What I am trying to understand in the interpretation of schematics, or this particular schematic to be specific, is how is it determined that the lug of that jack becomes the grounding point for the "preamp bus" in the diagram. Is it simply that you pick a path and take it and in this instance the easiest/best/least populated path would be the grounding lug on Input Jack 2??

I understand the concept of "to ground/earth" but what I am trying to understand is where the path is not directly noted, which is just about everywhere, does one just assume the shortest/best path?

I should add, I appreciate the time and help. Gotta get there somehow.


----------



## 2N1305 (Nov 2, 2009)

I understand your question now. I will have it simmer in my brain for several thousand milliseconds...

I'm an electronics dude, it's my pleasure, although I should be working


----------



## Frenchy (Mar 23, 2011)

AC/DC - She's Got The Jack live at VH1 studios - YouTube


----------



## Paul Running (Apr 12, 2020)

The schematic that you are trying to understand is very busy with information that is not required for signal path flow. I would erase all the component identifiers and component values, until you understand the circuit's operation. Here's an example schematic of the simplest instrument amp that I know, the Gibson Mastertone.


----------



## 2N1305 (Nov 2, 2009)

Mark Brown said:


> I understand the concept of "to ground/earth" but what I am trying to understand is where the path is not directly noted, which is just about everywhere, does one just assume the shortest/best path?


In short, yes.

This is always what is preferred for electricity. Leo Fender probably just chose that lug arbitrarily as he was building his prototype, who knows.

I guess you should study RobRobinette's webpage, which is very well done by the way, in order to fully understand the signal flow, while reading about basic electricity/electronics.

The Chassis is the best ground, usually. But common points are usually chosen to tie several components to ground. Also you will see "eyelet lugs" on transformer bolts or similar mechanical items where ground connections are made.


----------



## Mark Brown (Jan 4, 2022)

2N1305 said:


> In short, yes.
> 
> This is always what is preferred for electricity. Leo Fender probably just chose that lug arbitrarily as he was building his prototype, who knows.


Thank you!

Schematics are not diagrams per se, I get that, and as such are open to interpretation. They are a signal/current/circuit/whatever you want to call it reference. The rest of "how to" is up to you. 

In the 5 hours since I made this my mission today, I can at least understand the bloody thing. That isn't as hard as I thought it would be. Following is easy.

I just kept looking and when you see grounds all over hell and creation and they don't "lead" anywhere i couldn't wrap my pea sized brain around how they "end up" anywhere. Well, they end up to ground..... but that should more or less be an arbitrary path given how grounding works.

A ground is a ground is a ground.... unless it is getting interference from something else, but that is another conversation.


----------



## Mark Brown (Jan 4, 2022)

Paul Running said:


> I would erase all the component identifiers and component values, until you understand the circuit's operation


While I appreciate this advice, I do not have a problem following the signal in the schematics. I am very familiar with wiring in diagram form and I understand the "concept" if not the functionality.

Electrical schematics are just not a language I have a grasp of fully. You can throw a circuit board or an amp, vcr, pc, automobile at me and I can follow the signal path. The problem is when I try and understand it/explain it my terminology is... let's just say bad.

Without the higher function of values and components on the schematic it truly is of no value to me as I do understand the pathing.

OBJECTIVE A:
Please answer these questions from the forum thread above, one line each.
(i) Which instrument amp does Paul Running give as the simplest one he knows?
(ii) Who, according to 2N1305, probably chose the grounding lug arbitrarily while building a prototype?
(iii) How many hours had Mark Brown spent on his mission when he said he could at least understand the schematic?

TASK MATERIAL:
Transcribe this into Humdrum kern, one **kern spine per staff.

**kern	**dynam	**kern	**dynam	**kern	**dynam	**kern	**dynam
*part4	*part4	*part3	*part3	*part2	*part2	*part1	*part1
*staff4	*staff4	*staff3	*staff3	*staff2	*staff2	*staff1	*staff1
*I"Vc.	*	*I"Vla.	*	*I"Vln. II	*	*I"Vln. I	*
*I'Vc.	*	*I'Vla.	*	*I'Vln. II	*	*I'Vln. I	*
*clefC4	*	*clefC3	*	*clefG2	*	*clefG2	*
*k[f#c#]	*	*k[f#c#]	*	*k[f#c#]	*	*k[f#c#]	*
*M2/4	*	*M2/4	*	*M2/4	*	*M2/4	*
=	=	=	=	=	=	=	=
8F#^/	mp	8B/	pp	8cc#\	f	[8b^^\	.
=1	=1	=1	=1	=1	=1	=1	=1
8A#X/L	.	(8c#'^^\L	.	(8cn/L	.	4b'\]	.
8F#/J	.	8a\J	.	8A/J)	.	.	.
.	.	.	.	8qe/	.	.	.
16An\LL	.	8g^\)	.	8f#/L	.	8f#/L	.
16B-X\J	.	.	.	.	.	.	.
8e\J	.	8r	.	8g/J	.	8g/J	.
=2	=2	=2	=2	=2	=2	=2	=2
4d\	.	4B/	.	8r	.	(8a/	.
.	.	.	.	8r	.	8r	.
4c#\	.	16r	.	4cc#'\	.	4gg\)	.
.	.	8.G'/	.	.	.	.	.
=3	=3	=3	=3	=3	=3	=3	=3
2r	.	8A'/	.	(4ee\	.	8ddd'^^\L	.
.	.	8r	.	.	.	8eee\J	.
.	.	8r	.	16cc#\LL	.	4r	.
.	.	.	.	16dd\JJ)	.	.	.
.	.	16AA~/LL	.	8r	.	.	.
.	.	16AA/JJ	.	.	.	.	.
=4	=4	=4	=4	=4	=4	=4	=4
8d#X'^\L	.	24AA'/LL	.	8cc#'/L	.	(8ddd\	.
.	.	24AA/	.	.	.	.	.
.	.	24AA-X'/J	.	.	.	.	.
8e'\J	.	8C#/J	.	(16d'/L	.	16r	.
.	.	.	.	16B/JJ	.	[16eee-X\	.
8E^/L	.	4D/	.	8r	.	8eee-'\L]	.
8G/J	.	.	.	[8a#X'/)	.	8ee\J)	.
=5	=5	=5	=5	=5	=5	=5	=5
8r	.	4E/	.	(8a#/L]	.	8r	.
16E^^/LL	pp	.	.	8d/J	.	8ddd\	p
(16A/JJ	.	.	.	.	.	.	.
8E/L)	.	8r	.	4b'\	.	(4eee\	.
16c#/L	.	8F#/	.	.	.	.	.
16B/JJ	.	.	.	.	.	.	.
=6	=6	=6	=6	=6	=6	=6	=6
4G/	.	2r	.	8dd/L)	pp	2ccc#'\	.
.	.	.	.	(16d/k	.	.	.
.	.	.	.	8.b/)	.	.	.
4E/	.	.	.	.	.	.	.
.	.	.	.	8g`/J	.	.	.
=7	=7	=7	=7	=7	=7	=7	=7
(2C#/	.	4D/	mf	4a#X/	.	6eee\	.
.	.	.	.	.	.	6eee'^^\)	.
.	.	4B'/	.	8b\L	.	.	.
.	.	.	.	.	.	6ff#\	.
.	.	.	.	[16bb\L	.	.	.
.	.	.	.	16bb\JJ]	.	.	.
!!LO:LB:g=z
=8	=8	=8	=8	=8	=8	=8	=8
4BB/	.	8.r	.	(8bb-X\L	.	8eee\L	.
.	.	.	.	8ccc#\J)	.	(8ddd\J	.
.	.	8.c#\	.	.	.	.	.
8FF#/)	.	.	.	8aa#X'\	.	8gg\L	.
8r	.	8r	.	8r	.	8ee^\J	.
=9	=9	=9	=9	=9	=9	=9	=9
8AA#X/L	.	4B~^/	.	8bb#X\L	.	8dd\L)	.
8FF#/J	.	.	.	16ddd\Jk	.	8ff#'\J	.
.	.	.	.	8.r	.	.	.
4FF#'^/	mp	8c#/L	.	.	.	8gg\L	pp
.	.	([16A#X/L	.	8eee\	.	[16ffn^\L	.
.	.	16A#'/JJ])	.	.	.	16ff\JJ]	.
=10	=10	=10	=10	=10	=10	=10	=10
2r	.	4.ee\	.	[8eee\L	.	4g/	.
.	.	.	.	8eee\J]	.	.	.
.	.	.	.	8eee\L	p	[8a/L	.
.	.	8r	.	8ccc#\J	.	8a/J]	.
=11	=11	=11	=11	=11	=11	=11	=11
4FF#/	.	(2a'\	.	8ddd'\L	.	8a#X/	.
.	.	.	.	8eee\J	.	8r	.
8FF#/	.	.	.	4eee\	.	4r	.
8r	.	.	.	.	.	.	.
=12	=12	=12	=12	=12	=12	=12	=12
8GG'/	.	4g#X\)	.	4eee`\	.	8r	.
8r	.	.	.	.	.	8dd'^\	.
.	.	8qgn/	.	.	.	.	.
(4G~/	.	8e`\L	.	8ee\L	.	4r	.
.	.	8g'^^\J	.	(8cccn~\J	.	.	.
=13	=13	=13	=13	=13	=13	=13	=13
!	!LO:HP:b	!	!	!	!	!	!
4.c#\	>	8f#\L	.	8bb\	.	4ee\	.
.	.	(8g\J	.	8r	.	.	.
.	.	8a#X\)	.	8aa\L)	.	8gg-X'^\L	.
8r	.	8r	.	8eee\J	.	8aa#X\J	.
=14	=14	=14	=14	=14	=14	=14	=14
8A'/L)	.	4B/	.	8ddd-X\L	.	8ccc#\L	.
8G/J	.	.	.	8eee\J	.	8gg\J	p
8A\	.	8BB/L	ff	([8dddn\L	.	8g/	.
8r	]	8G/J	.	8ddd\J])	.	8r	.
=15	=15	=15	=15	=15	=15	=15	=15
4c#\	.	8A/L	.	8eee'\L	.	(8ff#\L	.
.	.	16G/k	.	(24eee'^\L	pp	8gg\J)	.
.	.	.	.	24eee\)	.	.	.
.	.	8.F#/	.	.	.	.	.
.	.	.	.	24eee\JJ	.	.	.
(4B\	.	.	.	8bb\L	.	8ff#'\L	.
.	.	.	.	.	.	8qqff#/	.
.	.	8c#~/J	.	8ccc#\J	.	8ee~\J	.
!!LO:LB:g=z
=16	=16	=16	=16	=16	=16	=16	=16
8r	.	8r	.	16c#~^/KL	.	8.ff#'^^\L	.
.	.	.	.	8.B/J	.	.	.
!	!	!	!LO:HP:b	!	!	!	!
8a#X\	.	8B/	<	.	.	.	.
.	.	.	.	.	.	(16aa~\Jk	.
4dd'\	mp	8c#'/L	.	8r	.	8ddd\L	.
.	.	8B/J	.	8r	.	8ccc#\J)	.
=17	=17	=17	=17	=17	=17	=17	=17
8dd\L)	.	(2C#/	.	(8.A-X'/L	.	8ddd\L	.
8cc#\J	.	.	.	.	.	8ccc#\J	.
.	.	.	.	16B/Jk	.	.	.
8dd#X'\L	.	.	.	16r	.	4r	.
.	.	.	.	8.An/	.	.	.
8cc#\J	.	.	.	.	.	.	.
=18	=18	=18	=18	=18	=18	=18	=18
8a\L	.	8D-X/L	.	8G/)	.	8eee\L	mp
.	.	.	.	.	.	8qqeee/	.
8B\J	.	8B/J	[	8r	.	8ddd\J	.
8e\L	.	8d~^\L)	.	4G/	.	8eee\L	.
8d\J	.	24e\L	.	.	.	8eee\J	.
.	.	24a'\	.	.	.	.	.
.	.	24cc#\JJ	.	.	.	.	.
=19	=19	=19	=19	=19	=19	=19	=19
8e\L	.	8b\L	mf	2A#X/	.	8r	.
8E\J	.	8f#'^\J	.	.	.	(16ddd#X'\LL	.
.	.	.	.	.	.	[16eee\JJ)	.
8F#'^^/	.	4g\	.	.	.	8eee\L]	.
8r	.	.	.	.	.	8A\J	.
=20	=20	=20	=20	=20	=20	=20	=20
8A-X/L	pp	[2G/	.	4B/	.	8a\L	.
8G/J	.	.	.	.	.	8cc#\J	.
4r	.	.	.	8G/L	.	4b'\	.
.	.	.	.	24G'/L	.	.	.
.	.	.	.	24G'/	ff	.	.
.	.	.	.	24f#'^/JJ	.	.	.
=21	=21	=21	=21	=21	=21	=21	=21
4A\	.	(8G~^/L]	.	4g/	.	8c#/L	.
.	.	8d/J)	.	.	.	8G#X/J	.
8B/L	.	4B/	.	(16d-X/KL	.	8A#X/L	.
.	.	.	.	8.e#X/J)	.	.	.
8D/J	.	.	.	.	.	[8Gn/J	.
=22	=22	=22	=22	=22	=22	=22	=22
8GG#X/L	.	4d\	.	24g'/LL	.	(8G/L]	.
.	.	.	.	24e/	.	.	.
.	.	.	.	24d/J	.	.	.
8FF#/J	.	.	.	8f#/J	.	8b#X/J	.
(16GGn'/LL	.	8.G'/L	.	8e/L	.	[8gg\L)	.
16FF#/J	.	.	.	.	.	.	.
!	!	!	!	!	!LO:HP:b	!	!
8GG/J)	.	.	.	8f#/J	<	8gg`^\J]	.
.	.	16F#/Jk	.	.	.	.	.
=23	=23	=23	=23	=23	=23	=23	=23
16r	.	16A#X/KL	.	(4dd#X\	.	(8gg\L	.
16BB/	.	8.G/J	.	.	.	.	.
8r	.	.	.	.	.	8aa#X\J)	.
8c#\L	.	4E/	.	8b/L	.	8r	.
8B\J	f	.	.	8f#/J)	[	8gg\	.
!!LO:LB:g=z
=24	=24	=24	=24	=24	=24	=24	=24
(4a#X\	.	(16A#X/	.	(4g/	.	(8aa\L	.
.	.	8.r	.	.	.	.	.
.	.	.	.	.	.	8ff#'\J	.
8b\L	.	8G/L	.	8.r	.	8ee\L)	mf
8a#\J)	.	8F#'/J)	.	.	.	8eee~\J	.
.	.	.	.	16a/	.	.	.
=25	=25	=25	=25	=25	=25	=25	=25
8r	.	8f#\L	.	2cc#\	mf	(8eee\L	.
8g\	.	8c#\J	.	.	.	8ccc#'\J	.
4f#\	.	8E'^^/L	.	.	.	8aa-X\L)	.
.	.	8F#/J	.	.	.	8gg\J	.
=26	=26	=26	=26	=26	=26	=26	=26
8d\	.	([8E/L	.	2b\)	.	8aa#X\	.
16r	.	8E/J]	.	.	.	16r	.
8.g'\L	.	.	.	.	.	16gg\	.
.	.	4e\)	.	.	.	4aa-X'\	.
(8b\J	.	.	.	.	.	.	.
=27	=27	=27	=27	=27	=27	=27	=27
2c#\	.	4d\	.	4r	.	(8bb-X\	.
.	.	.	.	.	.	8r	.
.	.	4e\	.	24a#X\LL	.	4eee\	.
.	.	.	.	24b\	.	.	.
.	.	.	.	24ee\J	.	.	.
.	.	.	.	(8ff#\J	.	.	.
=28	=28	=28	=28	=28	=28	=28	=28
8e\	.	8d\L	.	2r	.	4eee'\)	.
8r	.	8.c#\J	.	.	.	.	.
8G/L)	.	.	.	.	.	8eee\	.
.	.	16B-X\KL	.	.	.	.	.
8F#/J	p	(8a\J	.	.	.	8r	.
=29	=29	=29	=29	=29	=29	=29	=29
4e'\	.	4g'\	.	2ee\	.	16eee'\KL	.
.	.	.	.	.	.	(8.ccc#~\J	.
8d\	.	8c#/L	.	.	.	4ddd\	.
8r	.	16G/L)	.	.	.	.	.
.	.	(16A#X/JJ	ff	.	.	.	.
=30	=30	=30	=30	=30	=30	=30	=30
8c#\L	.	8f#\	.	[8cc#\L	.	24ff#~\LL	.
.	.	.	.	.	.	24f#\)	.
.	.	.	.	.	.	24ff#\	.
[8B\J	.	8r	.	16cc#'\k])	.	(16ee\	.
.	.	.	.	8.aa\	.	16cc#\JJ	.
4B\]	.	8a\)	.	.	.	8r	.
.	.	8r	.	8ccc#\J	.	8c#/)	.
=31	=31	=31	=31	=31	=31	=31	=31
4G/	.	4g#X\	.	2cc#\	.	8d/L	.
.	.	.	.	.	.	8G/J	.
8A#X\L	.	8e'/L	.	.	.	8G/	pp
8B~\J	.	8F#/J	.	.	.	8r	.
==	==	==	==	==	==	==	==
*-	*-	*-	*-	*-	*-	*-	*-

OBJECTIVE B: Identify every line of the records that contains the string "kern" and copy each such line. Case counts.

TASK RESULT A:
(i) The Gibson Mastertone.
(ii) Leo Fender.
(iii) 5 hours.

TASK RESULT B:
Transcribe this into Humdrum kern, one **kern spine per staff.
**kern	**dynam	**kern	**dynam	**kern	**dynam	**kern	**dynam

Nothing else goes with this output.